▶ Study text:
__________

The decree amended parts of the French Public Health Code to allow the cultivation, production, manufacture, transport, import, export, and possession of cannabis and its derivatives under medical authorisation.
The National Agency for the Safety of Medicines and Health Products (ANSM) will oversee the creation of the medical cannabis sector in France.
The Agency has also set up an 11-member committee to examine several aspects of the supply chain, including the identification of cannabis strains available for medical treatment, THC and CBD levels, monitoring and traceability systems, methods of ingesting cannabis-based medicines and pharmaceutical quality criteria.
The decree follows a medical cannabis pilot project announced in France during 2020 and launched in March 2021, which currently targets up to 3,000 patients with serious conditions such as chronic pain and epilepsy, and will continue to operate, under the supervision of the ANSM, until 26 March 2023.
France has imported medical cannabis from abroad to support its pilot project. However, it is still unclear whether non-French cannabis companies will continue to be involved in the industry that the ANSM will create.
As the decree seems to create an industry modeled on the pharmaceutical industry and the medically certified supply chain (EU-GMP), it is unclear whether cannabis flowers will be used as the final product for patients in France.
As the ANSM will be the only industrial operator to delegate the production of medical cannabis in France, some experts argue that the agency could choose a single industrial operator to delegate production to a limited number of producers, which could limit access to medical cannabis.
Such a scenario could be similar to the Italian medical cannabis industry, which lacks domestic production and has to import cannabis from abroad.
Such caution towards the medical cannabis industry can be explained by France’s strict cannabis policies.
France has one of the strictest cannabis policies in the European Union (EU), despite having one of the highest rates of cannabis use in Europe.
Anyone possessing cannabis faces up to one year in prison and a fine of more than US$4,000. Illegal import, export, transport, possession, supply and delivery of cannabis can be punished with heavier penalties.
However, France introduced an immediate fine of 200€ in 2020, reducible to 150€ if paid within 15 days or increased to 450€ if paid after 45 days.
Nevertheless, these tough policies also affect patients who might use medical cannabis.
In 2013, France authorized the use of cannabis derivatives in the manufacture of medicinal products under prescription and only when no other treatment can relieve the patient’s suffering.

__________

▶ Excerpted data:
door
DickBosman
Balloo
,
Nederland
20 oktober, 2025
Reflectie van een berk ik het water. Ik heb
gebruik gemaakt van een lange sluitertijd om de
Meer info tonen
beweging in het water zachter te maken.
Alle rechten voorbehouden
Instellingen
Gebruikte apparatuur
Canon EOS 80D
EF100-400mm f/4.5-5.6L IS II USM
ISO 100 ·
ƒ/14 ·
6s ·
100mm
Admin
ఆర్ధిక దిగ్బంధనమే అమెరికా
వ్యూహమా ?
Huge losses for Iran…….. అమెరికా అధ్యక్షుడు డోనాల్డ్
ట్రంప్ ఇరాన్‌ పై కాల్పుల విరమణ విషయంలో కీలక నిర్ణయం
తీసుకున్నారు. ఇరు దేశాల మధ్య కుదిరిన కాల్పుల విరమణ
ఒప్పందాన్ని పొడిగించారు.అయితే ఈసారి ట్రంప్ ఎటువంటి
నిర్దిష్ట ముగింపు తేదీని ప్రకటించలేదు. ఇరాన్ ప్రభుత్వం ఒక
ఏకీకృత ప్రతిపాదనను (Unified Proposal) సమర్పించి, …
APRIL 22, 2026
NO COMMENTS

__________

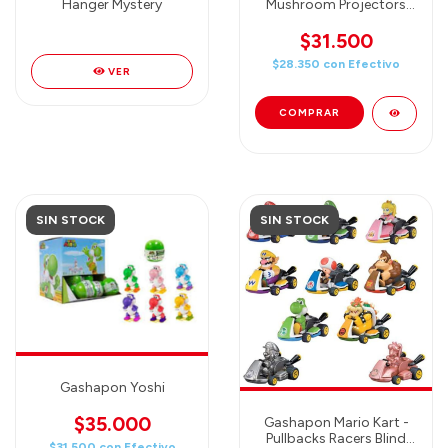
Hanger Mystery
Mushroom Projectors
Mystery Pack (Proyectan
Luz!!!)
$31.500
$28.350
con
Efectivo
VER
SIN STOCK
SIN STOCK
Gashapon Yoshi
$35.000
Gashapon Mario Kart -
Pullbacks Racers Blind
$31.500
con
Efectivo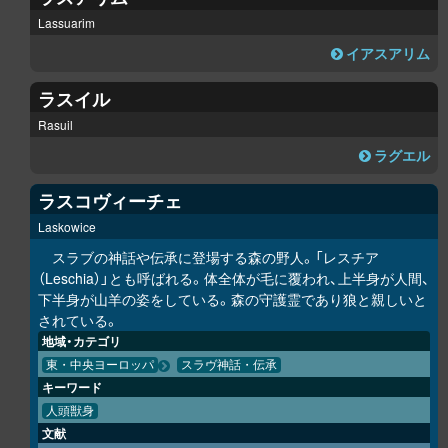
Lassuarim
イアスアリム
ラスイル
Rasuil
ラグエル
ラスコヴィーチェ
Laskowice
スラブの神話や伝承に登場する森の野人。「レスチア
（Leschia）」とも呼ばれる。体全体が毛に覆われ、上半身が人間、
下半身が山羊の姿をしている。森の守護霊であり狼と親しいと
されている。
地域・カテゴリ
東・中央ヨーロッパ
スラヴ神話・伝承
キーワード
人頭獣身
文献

__________

▶ What you are asked to do: Retype, word for word, the part of the French medical cannabis text that opens with the words containing "France has one" and closes with "use medical cannabis.".

▶ Exercise response:
France has one of the strictest cannabis policies in the European Union (EU), despite having one of the highest rates of cannabis use in Europe.
Anyone possessing cannabis faces up to one year in prison and a fine of more than US$4,000. Illegal import, export, transport, possession, supply and delivery of cannabis can be punished with heavier penalties.
However, France introduced an immediate fine of 200€ in 2020, reducible to 150€ if paid within 15 days or increased to 450€ if paid after 45 days.
Nevertheless, these tough policies also affect patients who might use medical cannabis.